Face-to-Face Still Tops for Bank Communication

November 9, 2009

This article is included in these additional categories:

Analytics, Automated & MarTech | Email | Financial Services | Retail & E-Commerce | Youth & Gen X

Despite the growing availability of online and mobile banking customer service features and many banks’ intense pushes to get consumers to use such cost-saving tools, the majority of Americans would still rather contact their bank at a branch than online or through email, according to a survey from Mintel Comperemedia.

The research found that two in three adults (65%) say they prefer to get up close and personal at a bank branch to communicate, while three in seven (43%) like the phone for its real person, real-time qualities.

Only 44% of survey respondents say they like logging on to a bank’s website – secure or not – to communicate with the bank, while just one-third (34%) choose email as their? preferred method of bank communication.

“When it comes down to it, people still crave personal contact when communicating with banks,” said Susan Wolfe, VP of financial services at Mintel Comperemedia. “Talking in person or over the phone brings on feelings of familiarity and confidence, which are especially important to consumers in light of the financial crisis.”

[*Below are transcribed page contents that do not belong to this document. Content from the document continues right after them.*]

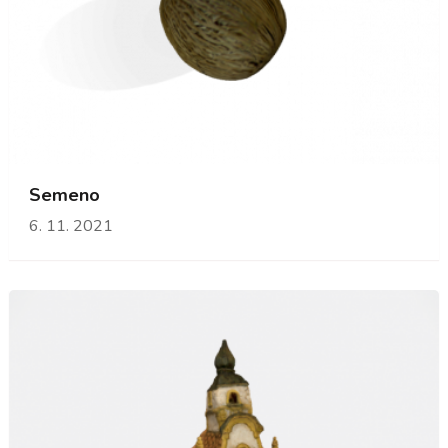
Semeno
6. 11. 2021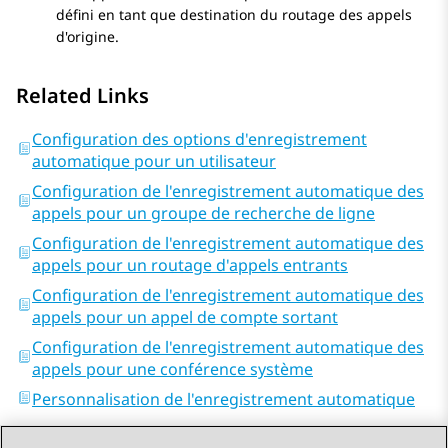
défini en tant que destination du routage des appels
d'origine.
Related Links
Configuration des options d'enregistrement
automatique pour un utilisateur
Configuration de l'enregistrement automatique des
appels pour un groupe de recherche de ligne
Configuration de l'enregistrement automatique des
appels pour un routage d'appels entrants
Configuration de l'enregistrement automatique des
appels pour un appel de compte sortant
Configuration de l'enregistrement automatique des
appels pour une conférence système
Personnalisation de l'enregistrement automatique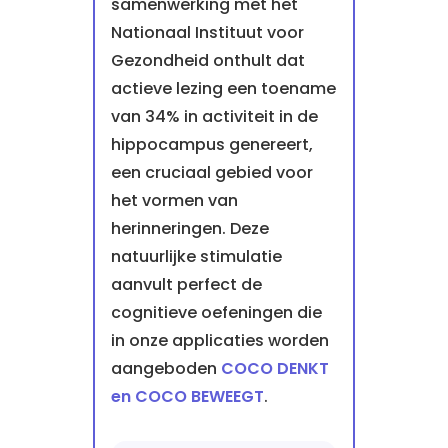
samenwerking met het
Nationaal Instituut voor
Gezondheid onthult dat
actieve lezing een toename
van 34% in activiteit in de
hippocampus genereert,
een cruciaal gebied voor
het vormen van
herinneringen. Deze
natuurlijke stimulatie
aanvult perfect de
cognitieve oefeningen die
in onze applicaties worden
aangeboden
COCO DENKT
en COCO BEWEEGT
.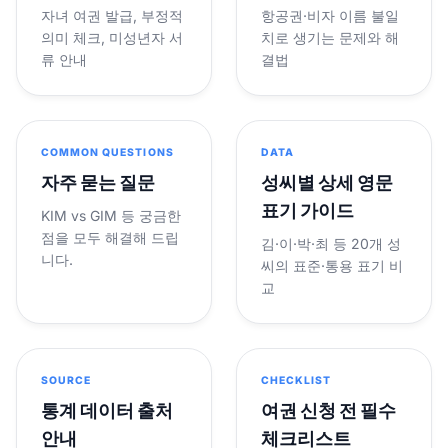
자녀 여권 발급, 부정적
항공권·비자 이름 불일
의미 체크, 미성년자 서
치로 생기는 문제와 해
류 안내
결법
COMMON QUESTIONS
DATA
자주 묻는 질문
성씨별 상세 영문
표기 가이드
KIM vs GIM 등 궁금한
점을 모두 해결해 드립
김·이·박·최 등 20개 성
니다.
씨의 표준·통용 표기 비
교
SOURCE
CHECKLIST
통계 데이터 출처
여권 신청 전 필수
안내
체크리스트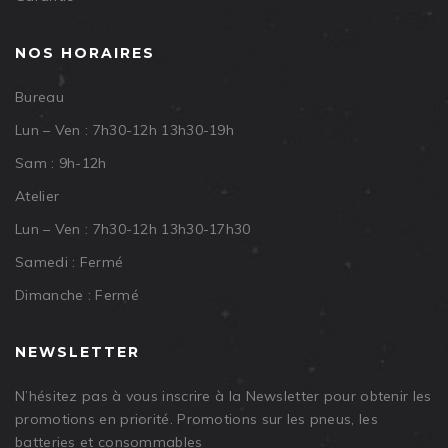
NOS HORAIRES
Bureau
Lun – Ven : 7h30-12h 13h30-19h
Sam : 9h-12h
Atelier
Lun – Ven : 7h30-12h 13h30-17h30
Samedi : Fermé
Dimanche : Fermé
NEWSLETTER
N’hésitez pas à vous inscrire à la Newsletter pour obtenir les
promotions en priorité. Promotions sur les pneus, les
batteries et consommables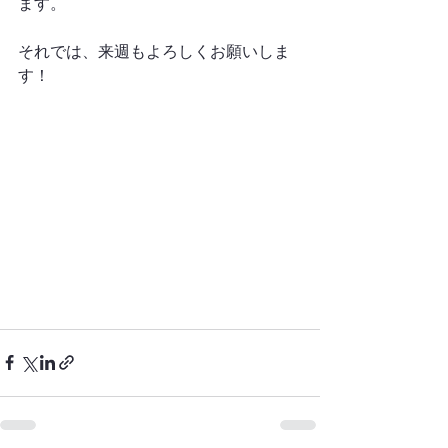
ます。
それでは、来週もよろしくお願いしま
す！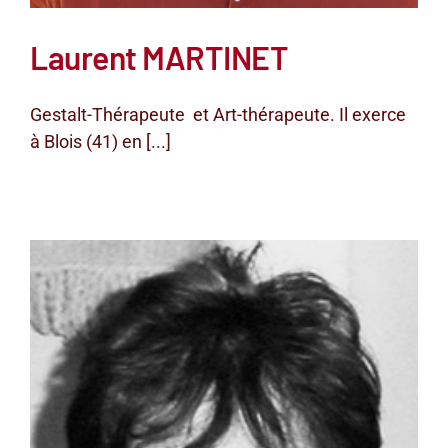
Laurent MARTINET
Gestalt-Thérapeute et Art-thérapeute. Il exerce
à Blois (41) en [...]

Websites, Email More Important to Younger Customers

Despite an overall preference for in-personal communication, however, websites and email do remain important avenues for customer-to-bank contact, Mintel said.? Young adults, especially, are likely to prefer online and email communications when they want to contact their bank. More than half of Echo Boomers and Gen Xers (52% each) say they like reaching their bank through a secure website.

When Mintel Comperemedia asked survey respondents how they prefer their banks to contact them – mail, email and in person were nearly tied (43%, 42% and 40%, respectively).

“Though people have clear preferences for how they like to contact their banks, they aren’t as opinionated about how their banks contact them,” says Susan Wolfe. “Banks need to be mindful that every customer has different communication preferences, so they should offer multiple points of contact.”

The results from Mintel’s research echo those from a recent ATG study, which found? that a live voice is still the most preferred form of customer service among Americans who shop online. That study also found that consumers think that the live-help options currently available on websites are not meeting the demand that exists among consumers. Some 59% of survey respondents do not think e-mail queries to customer service or FAQ pages – the most common customer service features found on online stores today – are useful.